Assigned task -> Your answer must be an exact transcription of every entry.

Supplied information ->
━━━━━━━━━━━━━━━━━━━━━━━━━━━━━━

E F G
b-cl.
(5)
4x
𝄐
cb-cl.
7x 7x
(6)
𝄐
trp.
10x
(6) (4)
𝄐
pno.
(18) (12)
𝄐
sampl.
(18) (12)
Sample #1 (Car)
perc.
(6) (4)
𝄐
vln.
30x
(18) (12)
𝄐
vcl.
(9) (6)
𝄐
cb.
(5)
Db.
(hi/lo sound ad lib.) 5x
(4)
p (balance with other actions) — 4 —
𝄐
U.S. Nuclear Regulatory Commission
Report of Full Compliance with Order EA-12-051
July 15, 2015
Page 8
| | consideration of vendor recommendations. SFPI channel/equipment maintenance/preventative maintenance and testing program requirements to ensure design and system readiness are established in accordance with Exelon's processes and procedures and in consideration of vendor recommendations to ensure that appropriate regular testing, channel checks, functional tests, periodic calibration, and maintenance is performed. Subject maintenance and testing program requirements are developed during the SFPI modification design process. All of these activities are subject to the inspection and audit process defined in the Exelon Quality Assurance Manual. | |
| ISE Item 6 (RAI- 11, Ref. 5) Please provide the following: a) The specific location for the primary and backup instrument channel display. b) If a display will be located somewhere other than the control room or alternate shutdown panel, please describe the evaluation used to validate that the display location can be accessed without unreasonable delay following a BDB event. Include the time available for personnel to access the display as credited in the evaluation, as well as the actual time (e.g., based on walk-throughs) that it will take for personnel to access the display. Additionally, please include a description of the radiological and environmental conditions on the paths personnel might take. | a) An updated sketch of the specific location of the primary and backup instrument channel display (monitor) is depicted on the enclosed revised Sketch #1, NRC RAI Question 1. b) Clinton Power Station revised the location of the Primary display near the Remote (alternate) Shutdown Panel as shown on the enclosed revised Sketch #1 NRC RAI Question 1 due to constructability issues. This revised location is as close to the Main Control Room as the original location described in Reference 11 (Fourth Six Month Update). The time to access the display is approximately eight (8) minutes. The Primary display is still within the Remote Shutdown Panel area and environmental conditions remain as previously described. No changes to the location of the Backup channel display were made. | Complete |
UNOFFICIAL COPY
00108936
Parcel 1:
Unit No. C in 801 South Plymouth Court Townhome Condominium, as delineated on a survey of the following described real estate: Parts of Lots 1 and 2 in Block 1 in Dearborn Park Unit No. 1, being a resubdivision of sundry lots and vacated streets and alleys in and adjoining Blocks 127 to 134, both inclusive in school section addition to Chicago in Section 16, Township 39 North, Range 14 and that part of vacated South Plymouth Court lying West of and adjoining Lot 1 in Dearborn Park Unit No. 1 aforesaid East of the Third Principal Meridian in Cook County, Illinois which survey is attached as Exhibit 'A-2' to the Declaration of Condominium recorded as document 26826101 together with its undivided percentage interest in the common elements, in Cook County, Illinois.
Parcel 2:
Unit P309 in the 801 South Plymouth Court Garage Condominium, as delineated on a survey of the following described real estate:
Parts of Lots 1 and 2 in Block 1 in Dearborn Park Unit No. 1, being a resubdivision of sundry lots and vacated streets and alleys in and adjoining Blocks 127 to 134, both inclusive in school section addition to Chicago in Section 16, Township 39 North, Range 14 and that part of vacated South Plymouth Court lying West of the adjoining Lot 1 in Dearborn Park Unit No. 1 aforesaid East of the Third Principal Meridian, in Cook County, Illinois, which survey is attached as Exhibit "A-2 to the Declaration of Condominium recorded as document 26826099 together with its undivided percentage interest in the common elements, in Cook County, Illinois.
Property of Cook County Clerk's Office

━━━━━━━━━━━━━━━━━━━━━━━━━━━━━━

Exercise result ->
E F G
b-cl.
(5)
4x
𝄐
cb-cl.
7x 7x
(6)
𝄐
trp.
10x
(6) (4)
𝄐
pno.
(18) (12)
𝄐
sampl.
(18) (12)
Sample #1 (Car)
perc.
(6) (4)
𝄐
vln.
30x
(18) (12)
𝄐
vcl.
(9) (6)
𝄐
cb.
(5)
Db.
(hi/lo sound ad lib.) 5x
(4)
p (balance with other actions) — 4 —
𝄐
U.S. Nuclear Regulatory Commission
Report of Full Compliance with Order EA-12-051
July 15, 2015
Page 8
| | consideration of vendor recommendations. SFPI channel/equipment maintenance/preventative maintenance and testing program requirements to ensure design and system readiness are established in accordance with Exelon's processes and procedures and in consideration of vendor recommendations to ensure that appropriate regular testing, channel checks, functional tests, periodic calibration, and maintenance is performed. Subject maintenance and testing program requirements are developed during the SFPI modification design process. All of these activities are subject to the inspection and audit process defined in the Exelon Quality Assurance Manual. | |
| ISE Item 6 (RAI- 11, Ref. 5) Please provide the following: a) The specific location for the primary and backup instrument channel display. b) If a display will be located somewhere other than the control room or alternate shutdown panel, please describe the evaluation used to validate that the display location can be accessed without unreasonable delay following a BDB event. Include the time available for personnel to access the display as credited in the evaluation, as well as the actual time (e.g., based on walk-throughs) that it will take for personnel to access the display. Additionally, please include a description of the radiological and environmental conditions on the paths personnel might take. | a) An updated sketch of the specific location of the primary and backup instrument channel display (monitor) is depicted on the enclosed revised Sketch #1, NRC RAI Question 1. b) Clinton Power Station revised the location of the Primary display near the Remote (alternate) Shutdown Panel as shown on the enclosed revised Sketch #1 NRC RAI Question 1 due to constructability issues. This revised location is as close to the Main Control Room as the original location described in Reference 11 (Fourth Six Month Update). The time to access the display is approximately eight (8) minutes. The Primary display is still within the Remote Shutdown Panel area and environmental conditions remain as previously described. No changes to the location of the Backup channel display were made. | Complete |
UNOFFICIAL COPY
00108936
Parcel 1:
Unit No. C in 801 South Plymouth Court Townhome Condominium, as delineated on a survey of the following described real estate: Parts of Lots 1 and 2 in Block 1 in Dearborn Park Unit No. 1, being a resubdivision of sundry lots and vacated streets and alleys in and adjoining Blocks 127 to 134, both inclusive in school section addition to Chicago in Section 16, Township 39 North, Range 14 and that part of vacated South Plymouth Court lying West of and adjoining Lot 1 in Dearborn Park Unit No. 1 aforesaid East of the Third Principal Meridian in Cook County, Illinois which survey is attached as Exhibit 'A-2' to the Declaration of Condominium recorded as document 26826101 together with its undivided percentage interest in the common elements, in Cook County, Illinois.
Parcel 2:
Unit P309 in the 801 South Plymouth Court Garage Condominium, as delineated on a survey of the following described real estate:
Parts of Lots 1 and 2 in Block 1 in Dearborn Park Unit No. 1, being a resubdivision of sundry lots and vacated streets and alleys in and adjoining Blocks 127 to 134, both inclusive in school section addition to Chicago in Section 16, Township 39 North, Range 14 and that part of vacated South Plymouth Court lying West of the adjoining Lot 1 in Dearborn Park Unit No. 1 aforesaid East of the Third Principal Meridian, in Cook County, Illinois, which survey is attached as Exhibit "A-2 to the Declaration of Condominium recorded as document 26826099 together with its undivided percentage interest in the common elements, in Cook County, Illinois.
Property of Cook County Clerk's Office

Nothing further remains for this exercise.